**Problem requirements**
Take nothing but the lines from the one with "left shoulder: (1002, 379)" through the one with "left shoulder: (159, 325)" in the entries below, both ends kept, and return them exactly with pictures left out.
----
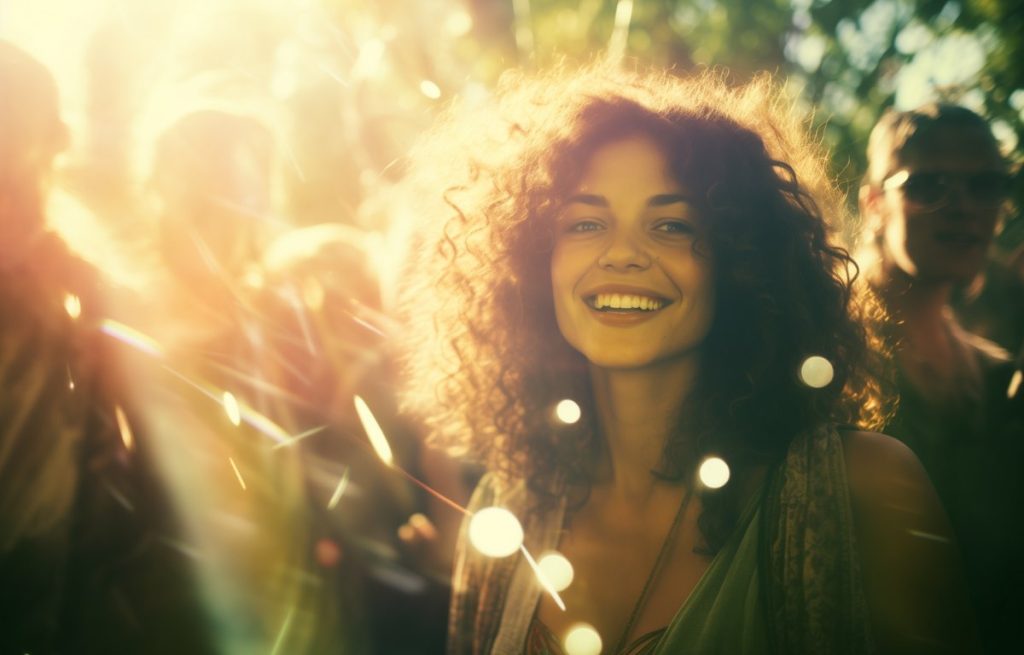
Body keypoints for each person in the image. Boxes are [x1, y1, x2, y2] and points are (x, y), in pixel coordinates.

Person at [399, 65, 977, 654]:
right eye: (586, 222)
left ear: (739, 264)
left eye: (672, 225)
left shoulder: (864, 489)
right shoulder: (503, 510)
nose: (622, 254)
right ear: (531, 263)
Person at [858, 103, 1024, 652]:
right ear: (875, 203)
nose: (963, 208)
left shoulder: (1002, 379)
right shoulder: (828, 358)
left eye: (985, 186)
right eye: (930, 184)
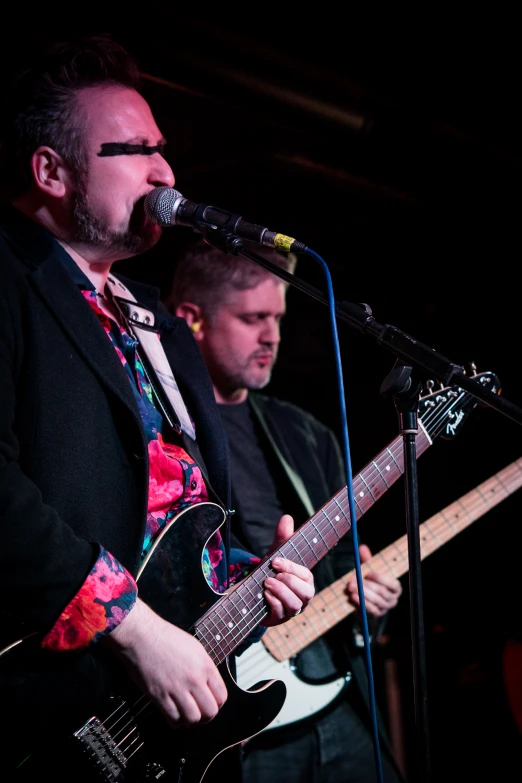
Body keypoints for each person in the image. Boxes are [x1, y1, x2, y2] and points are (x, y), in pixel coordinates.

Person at [0, 35, 315, 783]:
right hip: (51, 700)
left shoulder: (159, 325)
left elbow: (177, 515)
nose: (166, 172)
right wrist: (134, 628)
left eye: (163, 149)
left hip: (166, 731)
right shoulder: (10, 279)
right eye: (136, 149)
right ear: (50, 170)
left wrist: (245, 577)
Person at [167, 237, 406, 783]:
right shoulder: (167, 435)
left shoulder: (305, 435)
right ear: (191, 319)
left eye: (277, 317)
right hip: (237, 729)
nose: (272, 336)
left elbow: (347, 563)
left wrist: (372, 597)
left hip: (338, 697)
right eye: (253, 318)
----
**Response area**
left shoulder: (1002, 379)
right shoulder: (828, 358)
left eye: (985, 186)
right eye: (930, 184)
Body keypoints for each person in the image. Boxes are [x1, y1, x2, y2] and points are (x, y), in pixel coordinates.

Person at [0, 35, 315, 783]:
right hip: (51, 700)
left shoulder: (159, 325)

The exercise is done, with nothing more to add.